Assessing 2023 MLB front offices: The Boston Red Sox and the chaotic 2023 season

The Boston Red Sox front office led by Chaim Bloom and GM Brian O'Halloran had another undistinguished season in 2023, hurting their team's talent level by 4.6 games.

Aug 28, 2022; Boston, Massachusetts, USA; Chaim Bloom, Chief Baseball Officer of the Boston Red Sox
Aug 28, 2022; Boston, Massachusetts, USA; Chaim Bloom, Chief Baseball Officer of the Boston Red Sox | Winslow Townson-USA TODAY Sports

Chaim Bloom/Brian O’Halloran front office WAA impact for Boston Red Sox: -4.6 games. Rank in MLB: T-22. Rank in division: 5.

The Boston Red Sox concluded the 2023 season in the unfamiliar and highly uncomfortable position of demonstrably having the least effective front office operation in baseball’s spotlight division, the AL East.

That judgment doesn’t merely reflect the standings, although it could. In 2023, for the third time in four seasons under the co-administration of chief baseball officer Chaim Bloom and general manager Brian O’Halloran, the Sox finished last in the AL East, this time winning only 78 games.

The last time that string of lack of success occurred in Boston was in 2015, and Sox ownership reacted by firing GM Ben Cherington. This year, Bloom met the same fate.

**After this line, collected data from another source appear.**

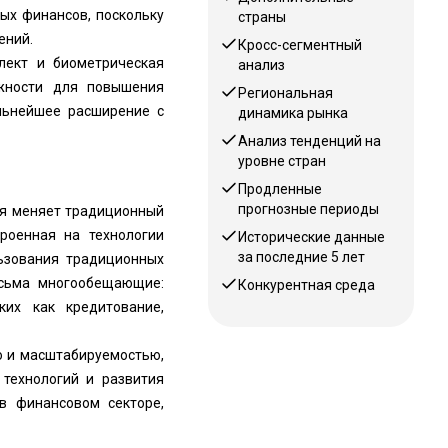
ых финансов, поскольку
страны
ений.
Кросс-сегментный
ллект и биометрическая
анализ
жности для повышения
Региональная
льнейшее расширение с
динамика рынка
Анализ тенденций на
уровне стран
Продленные
прогнозные периоды
ая меняет традиционный
роенная на технологии
Исторические данные
за последние 5 лет
ьзования традиционных
есьма многообещающие:
Конкурентная среда
их как кредитование,
ю и масштабируемостью,
 технологий и развития
 в финансовом секторе,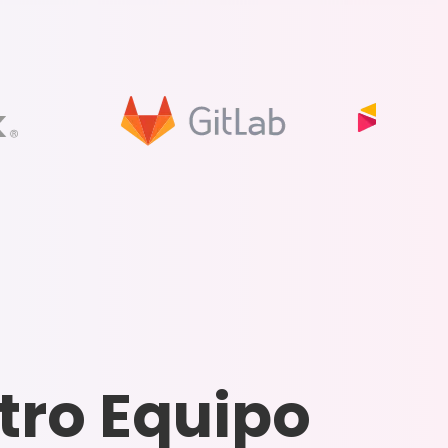
tro Equipo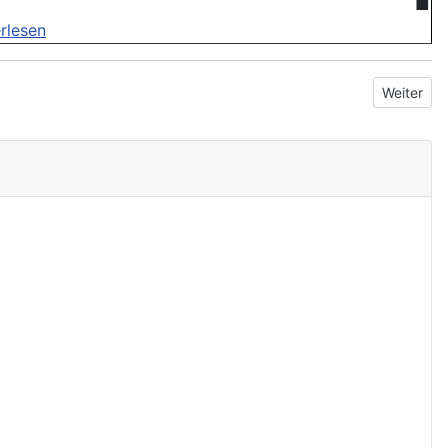
■
rlesen
Nächster 
Weiter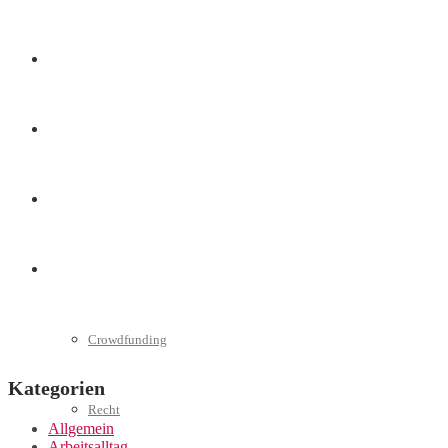
Marketing
Interviews
Videos
Weitere
Crowdfunding
Kategorien
Recht
Allgemein
Arbeitsalltag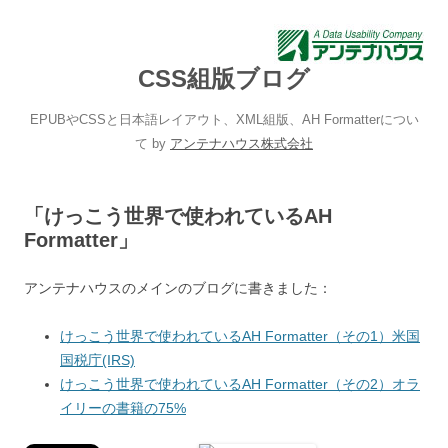
CSS組版ブログ
EPUBやCSSと日本語レイアウト、XML組版、AH Formatterについ
て by
アンテナハウス株式会社
「けっこう世界で使われているAH
Formatter」
アンテナハウスのメインのブログに書きました：
けっこう世界で使われているAH Formatter（その1）米国
国税庁(IRS)
けっこう世界で使われているAH Formatter（その2）オラ
イリーの書籍の75%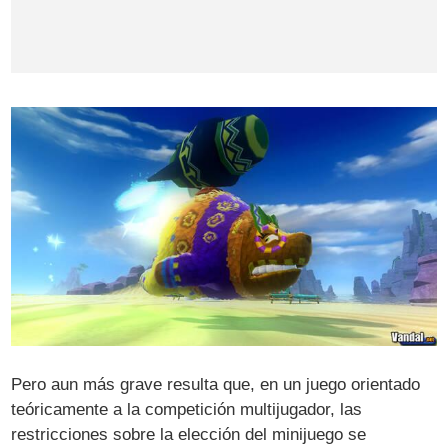
Pero aun más grave resulta que, en un juego orientado
teóricamente a la competición multijugador, las
restricciones sobre la elección del minijuego se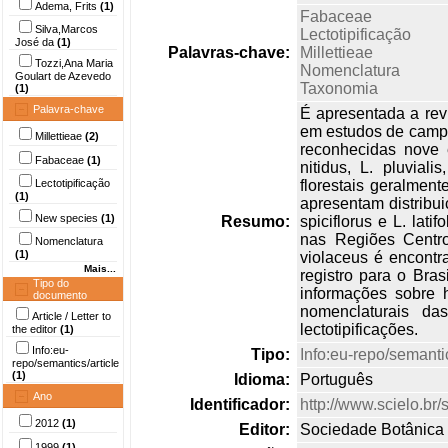
Adema, Frits
(1)
Fabaceae
Silva,Marcos
Lectotipificação
José da
(1)
Palavras-chave:
Millettieae
Tozzi,Ana Maria
Nomenclatura
Goulart de Azevedo
Taxonomia
(1)
Palavra-chave
É apresentada a revi
em estudos de campo
Millettieae
(2)
reconhecidas nove e
Fabaceae
(1)
nitidus, L. pluvial
Lectotipificação
florestais geralmen
(1)
apresentam distribu
New species
(1)
Resumo:
spiciflorus e L. lat
nas Regiões Centr
Nomenclatura
(1)
violaceus é encontr
Mais...
registro para o Bras
Tipo do
informações sobre h
documento
nomenclaturais da
Article / Letter to
lectotipificações.
the editor
(1)
Info:eu-
Tipo:
Info:eu-repo/semantic
repo/semantics/article
(1)
Idioma:
Português
Ano
Identificador:
http://www.scielo.b
2012
(1)
Editor:
Sociedade Botânica 
1999
(1)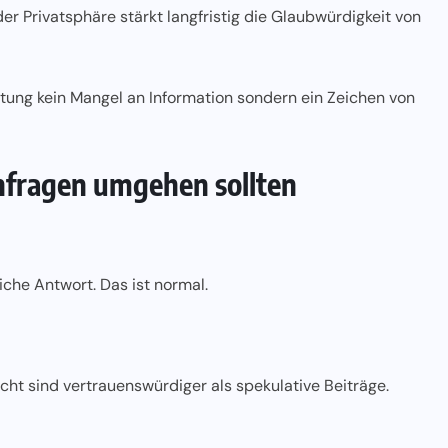
r Privatsphäre stärkt langfristig die Glaubwürdigkeit von
ltung kein Mangel an Information sondern ein Zeichen von
nfragen umgehen sollten
iche Antwort. Das ist normal.
cht sind vertrauenswürdiger als spekulative Beiträge.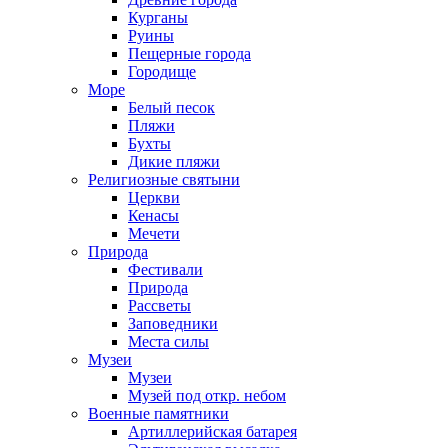
Курганы
Руины
Пещерные города
Городище
Море
Белый песок
Пляжи
Бухты
Дикие пляжи
Религиозные святыни
Церкви
Кенасы
Мечети
Природа
Фестивали
Природа
Рассветы
Заповедники
Места силы
Музеи
Музеи
Музей под откр. небом
Военные памятники
Артиллерийская батарея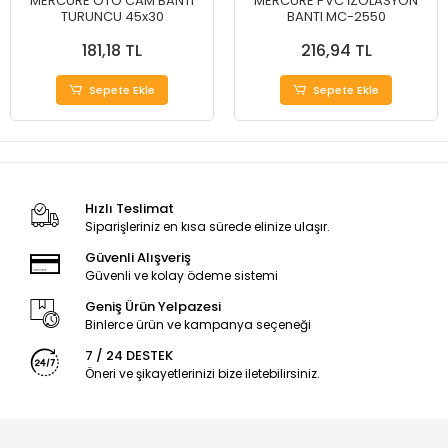
MERCURE OTO CAM BANTI
MERCURE PVC İZOLASYON
TURUNCU 45x30
BANTI MC-2550
181,18 TL
216,94 TL
Sepete Ekle
Sepete Ekle
Hızlı Teslimat
Siparişleriniz en kısa sürede elinize ulaşır.
Güvenli Alışveriş
Güvenli ve kolay ödeme sistemi
Geniş Ürün Yelpazesi
Binlerce ürün ve kampanya seçeneği
7 / 24 DESTEK
Öneri ve şikayetlerinizi bize iletebilirsiniz.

The standings, of course, often don’t tell the full story, althoughm in the case of he Red Sox, they’re not far from it. Since the conclusion of the 2022 postseason, the Bloom-O’Halloran team made 51 moves impacting the status of a major league roster. Only 15 of those moves worked to the benefit of the Red Sox; 32 were damaging while four were neutral.

As measured by WAA, the net impact of those moves on Red Sox 2023 fortunes amounted to -4.6 games.

WAA is used in this series of front office evaluations because it is a zero-based version of WAR, therefore enabling valid approximations of impact against wins and losses.

In Boston, the roster damage occurred less due to what management imported and more due to what it allowed to be exported. Since the end of the 2022 postseason, Bloom and O’Halloran either released or lost to free agency 13 players who subsequently signed with a different MLB team. Eight of those 13 produced positive impacts for the teams that signed them.

The headline loss, obviously, was the team’s failure to find a way to re-sign shortstop Xavier Bogaerts. He went to San Diego and contributed +2.3 games of value to the Padres’ own fated cause.

But it wasn’t just loss of celebrities. The Sox were hit especially hard at the level of second-tier pitching talent.

In one sweeping gesture last November, pitchers Nathan Eovaldi, Michael Wacha, Ryan Brasier and Matt Strahm were all released onto the open market. The combined impact of those four arms on the signing teams amounted to +5.7 WAA. In this context, it may be worth noting that the Red Sox ranked 11th in the AL in team ERA.

One might plead financial hardship in the loss of such talent as the five above-named players. Certainly the signings of Bogaerts in particular, but also Wacha and Eovaldi, did not come cheap to the Padres or Rangers.

But fairness compels me to also note that at a time when other teams were jacking up salaries the Red Sox (not exactly running a shoestring operation) reduced payroll by $25 million over the past offseason.    

Here’s the short-term and long-term statistical profile on the 2023 performance of Boston’s Bloom/O’Halloran leadership team. All figures reflect Wins Above Average

Acquired by trade, waiver claim or purchase

  • Since October 2022: 13 players, -2.5 net impact
  • Prior to October 2023:  5 players, +1.3 net impact

Signed as a free agent or extended for multiple seasons

  • Since October 2022: 14 players, -0.4 net impact
  • Prior to October 2022: 3 players, -1.9 net impact

System products

  • Since October 2022: 6 players, +0.6 net impact
  • Prior to October 2022: 6 players, +5.2 net impact

Traded away, waived, sold, released or lost to free agency

  • Since October 2022: 18 players, +2.3 net impact
  • Prior to October 2022: 15 players, -1.2 net impact

A fan of the Red Sox front office doesn’t have much to get excited about coming off 2023. Yes, Chris Martin, a December bullpen free agent pickup, had a 4-1 record and 1.05 ERA in 51 innings. That was good for +2.3 WAA. But if a second-tier bullpen arm is your highlight reel, doesn’t that illustrate the problem right there?

The highlights were supposed to include system product Triston Casas, Japanese signee Masataka Yoshida and free agent Justin Turner. While none were disappointments, neither did they move the victory needle perceptibly. The net impact of the three amounted to just +0.2 WAA.

The Bloom-O’Halloran team had an exceptional 2021 two years ago when their moves played a major role in Boston qualifying for postseason play. As a tandem, however, Bloom and O’Halloran are -4.9 in collective WAA ending this, the fourth year of their conservatorship of the Red Sox legacy.

If Boston fans aren’t happy with that, they have some reason.